Some detecting locations have many small metal targets in the ground the
suggestion; take a small coil for these situations. Normally take the
largest search coil you can comfortably use since a larger coil covers more
area and the fields are huge.
The popular detectors used on these trips are the Minelab E-trac, Fisher
F-75 and White’s MXT.
The recommendation is to have a ‘swingy thing’ to help in handling the
detector’s weight. Detecting for 10 – 12 hours a day can be tough on the
back. There may be days the mud builds up so badly your detector feels like
it weighs a ton. In these cases it’s good to have your digging knife to
scrap mud off the detector’s coil and to clean your boots.
Last put not least;
create a list of personal items to take to the hunt
field in your back pack. Be prepared for all emergencies.
What does a trip organizer furnish in the way of detecting tools?
one of those questions that can vary with each Tour Organizer, some supply
digging tools others may not.
For a reasonable charge the Tour Organizer may have a few detectors
available to rent if yours doesn’t arrive or if it should become defective.
How many batteries to take on the trip?
(AA or Rechargeable?) Many
rechargeable units have been fried in England so it probably should not be
your primary source of battery power. However, taking one rechargeable
battery and charger should be on the packing list.
This is where you need to know your detector and how long you can use it on
one set of batteries. If you are going to detect seven days I would suggest
eight sets of batteries.
Batteries can be purchased in England but they are very expensive. March
2011 a purchase of 24 AA batteries cost 22 pounds. That’s over $35.00 US.
However, battery prices should be virtually the same in either country.

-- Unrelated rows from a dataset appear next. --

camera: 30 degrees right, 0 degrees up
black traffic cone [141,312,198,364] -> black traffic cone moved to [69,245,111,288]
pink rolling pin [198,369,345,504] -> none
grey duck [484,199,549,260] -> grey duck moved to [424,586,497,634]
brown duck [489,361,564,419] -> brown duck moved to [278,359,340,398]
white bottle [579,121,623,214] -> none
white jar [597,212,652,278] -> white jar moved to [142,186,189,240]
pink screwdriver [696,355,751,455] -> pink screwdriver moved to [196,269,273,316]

What should one's expectations be on finds?
The Tour Organizer does not
‘plant’ targets in the hunt fields. So you’re better off not to expect
anything of importance. You’ll find whatever your detector’s coil is swung
over. You can go several trips and not find anything exciting or you can
find a fantastic relic on your very first trip.
Can you take all your finds home?
You cannot take any of your current trip’s
finds home when you depart. All finds that are returned to you must have
export paper work and this takes time. The finds can be mailed to you or you
can pick them up on your next trip.
If you have any finds of great value, it would be best to have someone bring
them home for you or pick them up yourself.

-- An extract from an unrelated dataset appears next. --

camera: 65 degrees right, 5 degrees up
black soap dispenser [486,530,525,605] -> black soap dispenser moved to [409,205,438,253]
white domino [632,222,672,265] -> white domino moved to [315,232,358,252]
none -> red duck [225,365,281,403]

Keep in mind that valuable finds put in checked
luggage have on occasion not made it back to the U.S.
destination. It is suggested that you place valuable finds in your carry on
luggage. No sharp items in the carry on luggage they must go in checked
Oh yeah, you’ll be hooked after one trip and will be back. Even if you find
very little, the other people will be finding very interesting items. It’s
just too exciting of an experience when you realize that if you had walked
right instead of left you would have found it!
How does that finds’ reporting process work?
On tours, the Tour Organizer
should do all the finds paperwork. The Tour Organizer will report any
treasure find to the museum. Again, it is best to have read the English
Treasure Act before you leave on the tour. Paperwork goes through the
Coroner in the local area and yes, the coroner does the same thing in
England as they do in the U.S. plus they processes export license.
What can be expected of the England’s customs?
Sarah has only heard of one
person who had his finds checked by English customs. She brings home a heavy
bag of finds from a previous trip and has never been questioned.
What other activities are available during the evening hours?
After 10 -12
hours a day metal detecting other activities may not be high on one’s list.
Generally, all of the living areas have television and there are usually
pubs located within a few miles.
Going on a metal detecting trip takes a good deal of advanced
planning, research and making that all important final decision “what Tour
Organizer to sign on with for the trip”. Hopefully, this question and answer
article will provide you with enough information and material so that you
can develop a list of your own. Do your own research so that you will have a
very successful metal detecting adventure in England.